Problem statement: Please report how many lines in the records below contain the word "left", giving only that number.

Stored data

_ _ _ _

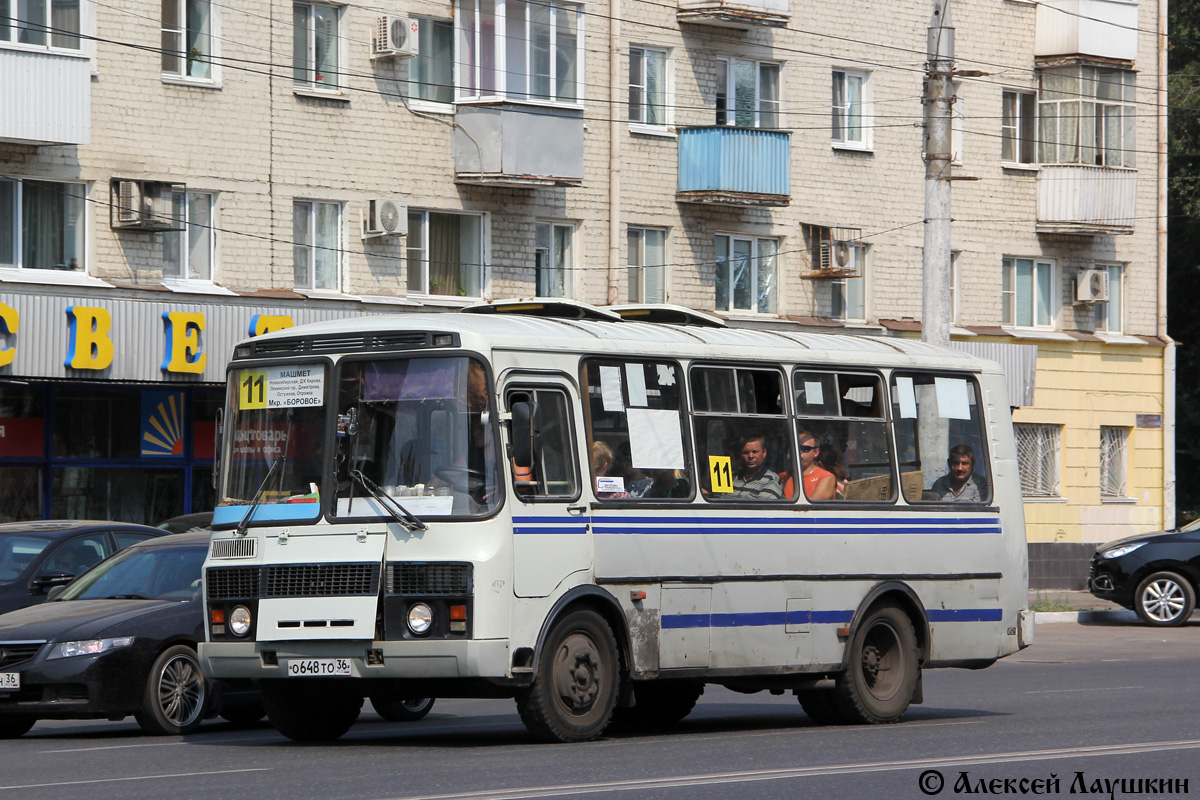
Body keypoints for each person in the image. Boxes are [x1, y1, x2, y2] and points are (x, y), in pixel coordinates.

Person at [731, 433, 784, 500]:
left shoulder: (771, 480)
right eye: (746, 452)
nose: (751, 456)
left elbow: (762, 509)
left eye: (755, 452)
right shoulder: (732, 477)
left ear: (764, 453)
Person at [798, 430, 836, 500]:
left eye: (805, 449)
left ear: (816, 452)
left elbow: (812, 506)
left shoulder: (826, 477)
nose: (799, 452)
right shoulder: (783, 477)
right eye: (796, 448)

_ _ _ _

Task solution: 8